The accord fined the retailer $135,540 and contained a provision giving Wal-Mart 15 days notice before the labor department investigates any accusation, including child labor, minimum wage and overtime violations.

“It’s terrible they got the 15-day warning,” said Bruce Raynor, president of the UNITE HERE union. “That means before they get investigated they will be allowed to clean it up.”

Wal-Mart, the world’s largest retailer, has been attacked by critics who, among other things, charge that the company depresses wages and provides inadequate employee benefits. It is also the target of a class-action gender discrimination case and a scandal involving a subcontractor accused of using illegal immigrants on cleaning crews. The retailer has embarked on a public relations campaign to refute the allegations.

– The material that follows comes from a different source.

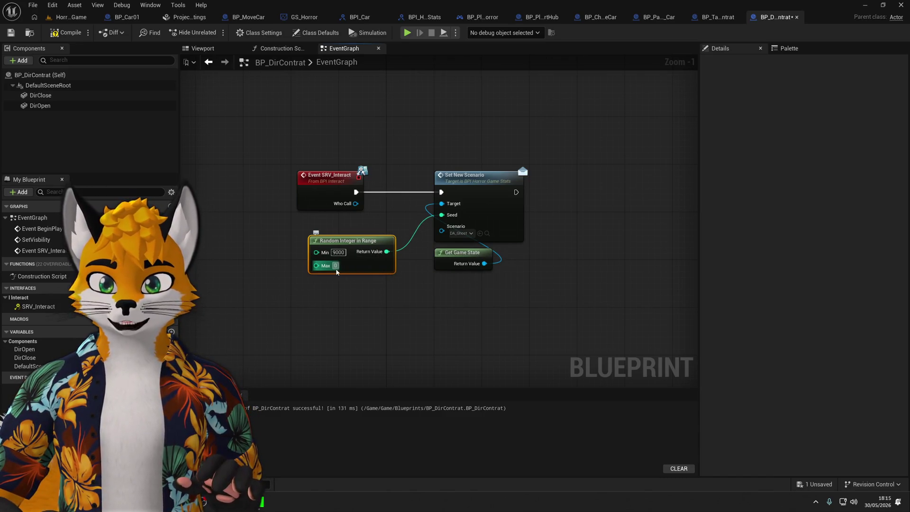
text(999)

“What we agreed to was to take a number of steps,” said a spokesman for Wal-Mart. “We didn’t admit any wrongdoing, but we did agree to strengthen our training and compliance programs to make sure we don’t have any violations that come up again.”

Robert Reich, who was secretary of labor under President Bill Clinton, said the penalty was small “given the extent of the violations” and characterized the 15-day notification provision as “odd.”

“Wal-Mart employs more people than the entire auto industry in the U.S.,” Reich said. “We’re not talking about the company down the street. Wal-Mart sets the standard and every other retailer in American competes directly or indirectly against Wal-Mart.’’

Rep. George Miller (D., Calif.), the senior Democrat on the House Education & Workforce Committee, called for the Labor Department’s Inspector General to investigate what he called a “sweetheart deal” between the Bush administration and “one of the nation’s most frequent violators of labor laws.”

Miller alleged that the agreement gives preferential treatment to a major Republican donor and said the 15-day warning could allow Wal-Mart to “cover up evidence of a violation.”